The latest political crisis in Greece began with a spat over the future of public tv and radio. The fragile political consensus among the three-way government coalition was finally broken with one party leaving the coalition, despite continued negotiations about the shape of a new national broadcaster.
The Greek Prime Minister has reshuffled his cabinet to try and restore some stability. This latest coalition government now needs to start delivering within the tight deadlines required to access the next tranche of bailout funds. Dysfunctional politics is not the best way to cultivate the emerging “green shoots” in the Greek economy.
With unemployment at 27%, there was a feeling that Greece had hit the bottom of the curve and was on the way up. Foreign investment was beginning to reach the country again. Fairfax, a Canadian holding company, announced it is investing €164m in the Greek property market. Fairfax has form for investing in countries on the rebound: their 2011 investment in Bank of Ireland has risen 50%. In the energy market, State Oil Company of Azerbaijan Republic (SOCAR) has reached a fundamental agreement to acquire a 66% stake in Greece΄s gas transportation system operator DESFA.
But the shutdown of the Hellenic Broadcasting Corporation (ERT) by the Greek government has sparked strong reactions and a political crisis, with the Democratic Left party eventually withdrawing its support from the government.
What a difference a day makes. On Wednesday night, the indicators were that the leaders of the three political parties comprising the Greek government were close to an agreement, with all of them agreeing that ERT needed to reform. The following day one of the parties left the coalition - yet with all three still agreed on the need to reform ERT.
So while the principal target (reforming ERT) was shared among the parties, disagreement over the way the new national broadcaster would emerge caused the crisis. Of course, politics is not as straightforward as management – we don’t expect it to be – yet managing change in public organisations is not an area where politics is known to excel.
Before the crisis, in 2009, ERT had 4,553 staff and until a few days ago 2,907 remained. It cost about €300m (£256m) a year to run and was primarily funded by a monthly fee added to the electricity bill of each Greek household.
Despite efforts in the past few years to restructure the corporation and redesign its business model, no significant change of strategic direction has taken place. Employees have strongly resisted any restructuring efforts, and strikes have been common. Critics of ERT’s business model point to a slow-to-adapt organisation where political parties were able to satisfy their electorate by offering them employment. Also, they argue that ERT did not change its internal processes, as other private media have done. This resulted in over-staffing areas that are no longer in demand, while having to rely on outside suppliers for new services.

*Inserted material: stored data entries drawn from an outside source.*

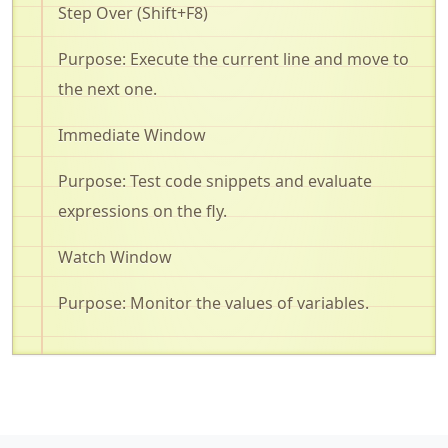
Step Over (Shift+F8)
Purpose: Execute the current line and move to
the next one
.
Immediate Window
Purpose: Test code snippets and evaluate
expressions on the fly
.
Watch Window
Purpose:
Monitor
the values of variables
.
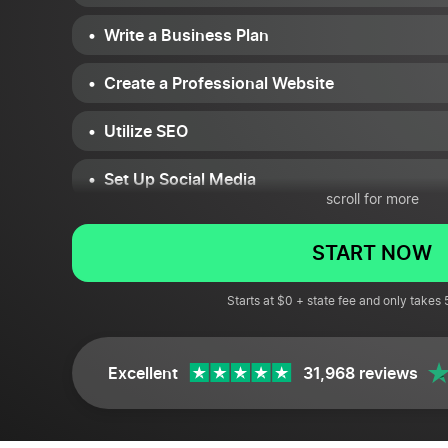
Write a Business Plan
Create a Professional Website
Utilize SEO
Set Up Social Media
scroll for more
Find a Reliable E-Commerce Platform
START NOW
Get Your Finances in Order
Starts at $0 + state fee and only takes
Attend Networking Events
Use E-Mail Marketing
Excellent
31,968 reviews
Don’t Forget Physical Campaigns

The Greek government remains concerned about securing its next tranche of funding from its creditors, a group known as the troika, comprising the European Central Bank, the International Monetary Fund and European Commission. Beyond ERT, Greece has committed to dismissing 15,000 public servants by the end of 2014 (of which it needs to shed 2,000 by the end of July and 4,000 by the end of 2013).
Greek officials have confirmed that the troika asked them for “game-changing” reforms in the public sector. One of these measures is about changing the perceptions that a public sector job is “for-life” by actively reducing the public sector work force. Yet, the 2,907 ERT employees represent only a very small proportion of the 650,000-strong public work force and ERT was actually profitable in recent years. It now appears that this decision was aimed at signalling further future radical reforms across the Greek public sector.
Radical reforms, though, are more-and-more challenging to implement in austerity-hit countries. With unemployment still high, the issue is not so much about political instability but also maintaining an acceptable level of societal well-being.
There are two increasingly important dimensions to Greek policymaking. First, the pain associated with the reforms needs to be shared in a fair and just way, an issue of paramount importance for societal coherence. Second, there should be more concentrated efforts to foster and grow the “green shoots” in particular industries.
But Greece’s political class finds itself in a very tricky situation. Radical new policies - yes, including job losses and welfare cuts - are necessary to promote growth. But the very nature of these reforms mean they are especially hard to carry out in a recession. Telling 3,000 people they are out of work is tough at the best of times. Six years into a recession, it is harder than ever.
The struggle to reform ERT is a microcosm of the wider problems in Greek public policy. If the government cannot fix a broadcaster without the coalition falling apart, what chance do pension or labour market reforms have? The added complication here is that these reforms need to be first approved by the troika of creditors - so appropriate negotiations need to first take place before any policy is agreed by the Greek government.
The worry is that a sense of inertia could take over. If Greek policymakers are seen to be struggling to piece together the political consensus required to push through serious reforms, then the confidence needed to spur back economic growth in the country won’t become a reality. This is something that the Greek economy desperately needs, and so do Greek people.